■ WORK TASK
Set down the entries once more, exactly as given.

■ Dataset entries
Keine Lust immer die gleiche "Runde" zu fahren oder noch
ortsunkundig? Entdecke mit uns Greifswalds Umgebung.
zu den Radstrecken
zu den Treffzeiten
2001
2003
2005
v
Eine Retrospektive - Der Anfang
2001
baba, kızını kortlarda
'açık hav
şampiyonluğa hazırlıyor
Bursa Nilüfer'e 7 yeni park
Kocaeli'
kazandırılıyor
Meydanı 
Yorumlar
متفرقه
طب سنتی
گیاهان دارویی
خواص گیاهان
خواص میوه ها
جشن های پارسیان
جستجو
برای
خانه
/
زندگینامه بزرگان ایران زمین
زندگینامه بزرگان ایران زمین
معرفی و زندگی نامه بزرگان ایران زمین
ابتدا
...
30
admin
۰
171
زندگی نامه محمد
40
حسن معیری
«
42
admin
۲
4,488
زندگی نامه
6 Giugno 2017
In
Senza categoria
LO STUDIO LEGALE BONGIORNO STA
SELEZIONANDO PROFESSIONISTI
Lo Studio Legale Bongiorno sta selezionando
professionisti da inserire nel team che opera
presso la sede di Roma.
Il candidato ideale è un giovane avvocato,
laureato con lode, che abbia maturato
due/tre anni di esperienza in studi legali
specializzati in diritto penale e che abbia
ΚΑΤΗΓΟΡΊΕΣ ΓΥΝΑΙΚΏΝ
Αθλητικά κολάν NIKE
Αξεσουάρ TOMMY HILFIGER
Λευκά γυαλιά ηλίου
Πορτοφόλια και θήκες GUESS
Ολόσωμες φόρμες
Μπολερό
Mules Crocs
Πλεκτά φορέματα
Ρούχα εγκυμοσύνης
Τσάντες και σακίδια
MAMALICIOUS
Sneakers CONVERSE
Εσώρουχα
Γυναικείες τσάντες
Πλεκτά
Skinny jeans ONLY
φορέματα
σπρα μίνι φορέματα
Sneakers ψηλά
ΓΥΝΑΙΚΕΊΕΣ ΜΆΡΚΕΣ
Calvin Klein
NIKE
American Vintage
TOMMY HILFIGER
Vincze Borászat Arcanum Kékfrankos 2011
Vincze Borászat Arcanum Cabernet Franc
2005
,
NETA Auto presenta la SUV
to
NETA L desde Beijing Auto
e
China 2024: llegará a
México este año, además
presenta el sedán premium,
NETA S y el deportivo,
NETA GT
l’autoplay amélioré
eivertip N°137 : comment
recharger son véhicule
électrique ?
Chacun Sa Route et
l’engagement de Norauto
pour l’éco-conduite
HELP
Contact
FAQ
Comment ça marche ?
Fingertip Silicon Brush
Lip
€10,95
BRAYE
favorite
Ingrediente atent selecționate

■ ANSWER TO THIS EXERCISE
Keine Lust immer die gleiche "Runde" zu fahren oder noch
ortsunkundig? Entdecke mit uns Greifswalds Umgebung.
zu den Radstrecken
zu den Treffzeiten
2001
2003
2005
v
Eine Retrospektive - Der Anfang
2001
baba, kızını kortlarda
'açık hav
şampiyonluğa hazırlıyor
Bursa Nilüfer'e 7 yeni park
Kocaeli'
kazandırılıyor
Meydanı 
Yorumlar
متفرقه
طب سنتی
گیاهان دارویی
خواص گیاهان
خواص میوه ها
جشن های پارسیان
جستجو
برای
خانه
/
زندگینامه بزرگان ایران زمین
زندگینامه بزرگان ایران زمین
معرفی و زندگی نامه بزرگان ایران زمین
ابتدا
...
30
admin
۰
171
زندگی نامه محمد
40
حسن معیری
«
42
admin
۲
4,488
زندگی نامه
6 Giugno 2017
In
Senza categoria
LO STUDIO LEGALE BONGIORNO STA
SELEZIONANDO PROFESSIONISTI
Lo Studio Legale Bongiorno sta selezionando
professionisti da inserire nel team che opera
presso la sede di Roma.
Il candidato ideale è un giovane avvocato,
laureato con lode, che abbia maturato
due/tre anni di esperienza in studi legali
specializzati in diritto penale e che abbia
ΚΑΤΗΓΟΡΊΕΣ ΓΥΝΑΙΚΏΝ
Αθλητικά κολάν NIKE
Αξεσουάρ TOMMY HILFIGER
Λευκά γυαλιά ηλίου
Πορτοφόλια και θήκες GUESS
Ολόσωμες φόρμες
Μπολερό
Mules Crocs
Πλεκτά φορέματα
Ρούχα εγκυμοσύνης
Τσάντες και σακίδια
MAMALICIOUS
Sneakers CONVERSE
Εσώρουχα
Γυναικείες τσάντες
Πλεκτά
Skinny jeans ONLY
φορέματα
σπρα μίνι φορέματα
Sneakers ψηλά
ΓΥΝΑΙΚΕΊΕΣ ΜΆΡΚΕΣ
Calvin Klein
NIKE
American Vintage
TOMMY HILFIGER
Vincze Borászat Arcanum Kékfrankos 2011
Vincze Borászat Arcanum Cabernet Franc
2005
,
NETA Auto presenta la SUV
to
NETA L desde Beijing Auto
e
China 2024: llegará a
México este año, además
presenta el sedán premium,
NETA S y el deportivo,
NETA GT
l’autoplay amélioré
eivertip N°137 : comment
recharger son véhicule
électrique ?
Chacun Sa Route et
l’engagement de Norauto
pour l’éco-conduite
HELP
Contact
FAQ
Comment ça marche ?
Fingertip Silicon Brush
Lip
€10,95
BRAYE
favorite
Ingrediente atent selecționate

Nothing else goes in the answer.